DNA :: Major DNA differences in human genome leads to revised DNA map

A US-led team made a detailed analysis of the DNA found in 270 people and identified vast stretches in their codes to be duplicated or even missing. In 2000, the Human Genome Project unveiled a road map of the six billion chemical bases, or alphabet molecules, that make up the body’s genetic structure called DNA.

Humans are genetically more diverse and the repercussions could be far-reaching for medical diagnosis, new drugs and the tale of human evolution itself, a new research, published in the British journal Nature, suggests. Scientists have shown that our genetic code varies between individuals far more than was previously thought.

The human genome is the genome of Homo sapiens, which is composed of 24 distinct chromosomes with a total of approximately 3 billion DNA base pairs containing an estimated 20,000-25,000 genes.
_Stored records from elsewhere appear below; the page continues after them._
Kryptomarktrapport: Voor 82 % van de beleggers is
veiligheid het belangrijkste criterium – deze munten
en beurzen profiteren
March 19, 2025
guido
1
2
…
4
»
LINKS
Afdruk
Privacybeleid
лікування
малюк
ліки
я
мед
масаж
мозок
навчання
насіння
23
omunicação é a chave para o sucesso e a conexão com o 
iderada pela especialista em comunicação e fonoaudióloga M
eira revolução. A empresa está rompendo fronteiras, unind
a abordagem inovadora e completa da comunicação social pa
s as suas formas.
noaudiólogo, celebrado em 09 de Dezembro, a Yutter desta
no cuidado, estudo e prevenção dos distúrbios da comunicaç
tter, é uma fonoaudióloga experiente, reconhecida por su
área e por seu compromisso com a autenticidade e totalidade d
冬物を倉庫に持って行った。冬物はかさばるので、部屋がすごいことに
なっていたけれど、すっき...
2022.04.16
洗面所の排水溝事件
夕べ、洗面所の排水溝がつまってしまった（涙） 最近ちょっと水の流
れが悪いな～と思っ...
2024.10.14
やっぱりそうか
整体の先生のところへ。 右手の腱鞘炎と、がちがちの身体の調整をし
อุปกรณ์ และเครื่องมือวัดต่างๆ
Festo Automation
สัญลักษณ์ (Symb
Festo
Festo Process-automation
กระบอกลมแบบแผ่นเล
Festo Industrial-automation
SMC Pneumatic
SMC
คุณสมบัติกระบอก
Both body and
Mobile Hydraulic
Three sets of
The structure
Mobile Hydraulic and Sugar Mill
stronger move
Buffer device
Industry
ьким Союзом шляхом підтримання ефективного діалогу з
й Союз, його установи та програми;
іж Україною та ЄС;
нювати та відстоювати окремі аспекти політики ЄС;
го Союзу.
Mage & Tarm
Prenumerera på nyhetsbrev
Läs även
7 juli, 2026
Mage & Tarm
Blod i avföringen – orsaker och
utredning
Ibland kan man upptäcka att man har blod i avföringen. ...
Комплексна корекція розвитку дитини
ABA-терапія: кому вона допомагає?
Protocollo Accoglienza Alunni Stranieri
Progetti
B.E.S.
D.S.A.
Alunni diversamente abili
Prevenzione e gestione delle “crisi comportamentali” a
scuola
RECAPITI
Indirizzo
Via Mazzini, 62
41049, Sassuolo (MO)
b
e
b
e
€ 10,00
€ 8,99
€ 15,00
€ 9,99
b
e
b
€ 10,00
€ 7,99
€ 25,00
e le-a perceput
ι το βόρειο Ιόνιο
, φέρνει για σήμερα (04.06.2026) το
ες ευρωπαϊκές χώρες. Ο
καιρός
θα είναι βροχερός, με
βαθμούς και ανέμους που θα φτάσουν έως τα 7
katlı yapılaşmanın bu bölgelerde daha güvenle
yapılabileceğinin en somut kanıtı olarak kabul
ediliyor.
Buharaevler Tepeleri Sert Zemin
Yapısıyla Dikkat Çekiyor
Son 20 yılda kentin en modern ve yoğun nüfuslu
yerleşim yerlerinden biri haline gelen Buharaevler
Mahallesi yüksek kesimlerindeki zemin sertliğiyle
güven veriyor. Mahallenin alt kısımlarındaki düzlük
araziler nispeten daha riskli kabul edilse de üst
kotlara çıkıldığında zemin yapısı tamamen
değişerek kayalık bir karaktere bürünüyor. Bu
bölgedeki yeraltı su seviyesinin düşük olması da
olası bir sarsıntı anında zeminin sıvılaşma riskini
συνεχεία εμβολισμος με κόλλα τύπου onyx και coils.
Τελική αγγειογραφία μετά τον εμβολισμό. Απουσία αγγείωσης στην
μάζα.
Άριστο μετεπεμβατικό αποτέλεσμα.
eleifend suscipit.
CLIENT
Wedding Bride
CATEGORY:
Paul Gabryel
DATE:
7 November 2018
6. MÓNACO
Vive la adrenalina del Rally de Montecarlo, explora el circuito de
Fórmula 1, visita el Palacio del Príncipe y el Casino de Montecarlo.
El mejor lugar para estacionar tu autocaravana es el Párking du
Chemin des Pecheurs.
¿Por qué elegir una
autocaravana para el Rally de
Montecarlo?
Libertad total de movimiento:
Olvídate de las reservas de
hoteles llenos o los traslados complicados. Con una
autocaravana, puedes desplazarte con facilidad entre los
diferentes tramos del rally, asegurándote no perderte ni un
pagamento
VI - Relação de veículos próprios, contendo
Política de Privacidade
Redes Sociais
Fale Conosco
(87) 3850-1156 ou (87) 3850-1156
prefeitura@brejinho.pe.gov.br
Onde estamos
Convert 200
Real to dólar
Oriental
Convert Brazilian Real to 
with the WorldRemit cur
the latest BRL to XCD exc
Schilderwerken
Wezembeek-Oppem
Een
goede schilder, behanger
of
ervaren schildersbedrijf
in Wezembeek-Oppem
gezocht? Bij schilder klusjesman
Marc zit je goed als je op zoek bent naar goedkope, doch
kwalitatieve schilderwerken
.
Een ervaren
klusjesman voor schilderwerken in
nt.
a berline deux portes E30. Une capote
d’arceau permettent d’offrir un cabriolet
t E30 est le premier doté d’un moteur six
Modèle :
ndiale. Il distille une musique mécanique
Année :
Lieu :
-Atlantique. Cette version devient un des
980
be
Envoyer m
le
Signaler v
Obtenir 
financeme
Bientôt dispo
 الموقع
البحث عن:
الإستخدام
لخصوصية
The Human Genome Project produced a reference sequence of the euchromatic human genome, which is used worldwide in biomedical sciences. The human genome is much more gene-sparse than was initially predicted at the outset of the Human Genome Project, with only about 1.5% of the total length serving as protein-coding exons.

Most studies of human genetic variation have focused on single nucleotide polymorphisms (SNPs), which are substitutions in individual bases along a chromosome. Most analyses estimate that SNPs occur on average somewhere between every 1 in 100 and 1 in 1,000 base pairs in the euchromatic human genome, although they do not occur at a uniform density.

Thus follows the popular statement that “all humans are at least 99% genetically identical”, although this would be somewhat qualified by most geneticists. A large-scale collaborative effort to catalog SNP variations in the human genome is being undertaken by the International HapMap Project.